**WHAT THIS TASK INVOLVES**
Retype each of the records below exactly, leaving the pictures out.

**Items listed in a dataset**
<<<<

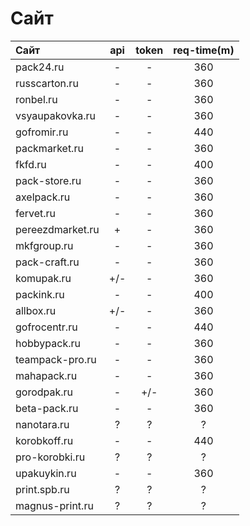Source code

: # Сайт
|Сайт|api|token|req-time(m)|
|:--|:--:|:--:|:--:|
pack24.ru|-|-|360
russcarton.ru|-|-|360
ronbel.ru|-|-|360
vsyaupakovka.ru|-|-|360
gofromir.ru|-|-|440
packmarket.ru|-|-|360
fkfd.ru|-|-|400
pack-store.ru|-|-|360
axelpack.ru|-|-|360
fervet.ru|-|-|360
pereezdmarket.ru|+|-|360
mkfgroup.ru|-|-|360
pack-craft.ru|-|-|360
komupak.ru|+/-|-|360
packink.ru|-|-|400
allbox.ru|+/-|-|360
gofrocentr.ru|-|-|440
hobbypack.ru|-|-|360
teampack-pro.ru|-|-|360
mahapack.ru|-|-|360
gorodpak.ru|-|+/-|360
beta-pack.ru|-|-|360
nanotara.ru|?|?|?
korobkoff.ru|-|-|440
pro-korobki.ru|?|?|?
upakuykin.ru|-|-|360
print.spb.ru|?|?|?
magnus-print.ru|?|?|?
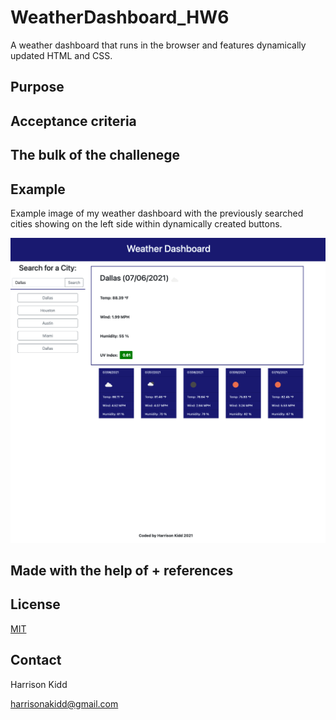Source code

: # WeatherDashboard_HW6
A weather dashboard that runs in the browser and features dynamically updated HTML and CSS.

## Purpose


## Acceptance criteria


## The bulk of the challenege


## Example
Example image of my weather dashboard with the previously searched cities showing on the left side within dynamically created buttons.

![Dashboard Example](./assets/images/WeatherDashboardEx.png)

## Made with the help of + references


## License
[MIT](https://choosealicense.com/licenses/mit/)
<br>

## Contact
Harrison Kidd <br>

harrisonakidd@gmail.com 

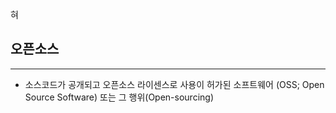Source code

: 혀
## 오픈소스
---
- 소스코드가 공개되고 오픈소스 라이센스로 사용이 허가된 소프트웨어 (OSS; Open Source Software) 또는 그 행위(Open-sourcing)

>>>>

**RESULT**
Source code

: # Сайт
|Сайт|api|token|req-time(m)|
|:--|:--:|:--:|:--:|
pack24.ru|-|-|360
russcarton.ru|-|-|360
ronbel.ru|-|-|360
vsyaupakovka.ru|-|-|360
gofromir.ru|-|-|440
packmarket.ru|-|-|360
fkfd.ru|-|-|400
pack-store.ru|-|-|360
axelpack.ru|-|-|360
fervet.ru|-|-|360
pereezdmarket.ru|+|-|360
mkfgroup.ru|-|-|360
pack-craft.ru|-|-|360
komupak.ru|+/-|-|360
packink.ru|-|-|400
allbox.ru|+/-|-|360
gofrocentr.ru|-|-|440
hobbypack.ru|-|-|360
teampack-pro.ru|-|-|360
mahapack.ru|-|-|360
gorodpak.ru|-|+/-|360
beta-pack.ru|-|-|360
nanotara.ru|?|?|?
korobkoff.ru|-|-|440
pro-korobki.ru|?|?|?
upakuykin.ru|-|-|360
print.spb.ru|?|?|?
magnus-print.ru|?|?|?
Source code

: # WeatherDashboard_HW6
A weather dashboard that runs in the browser and features dynamically updated HTML and CSS.

## Purpose


## Acceptance criteria


## The bulk of the challenege


## Example
Example image of my weather dashboard with the previously searched cities showing on the left side within dynamically created buttons.

![Dashboard Example](./assets/images/WeatherDashboardEx.png)

## Made with the help of + references


## License
[MIT](https://choosealicense.com/licenses/mit/)
<br>

## Contact
Harrison Kidd <br>

harrisonakidd@gmail.com 

Source code

: 혀
## 오픈소스
---
- 소스코드가 공개되고 오픈소스 라이센스로 사용이 허가된 소프트웨어 (OSS; Open Source Software) 또는 그 행위(Open-sourcing)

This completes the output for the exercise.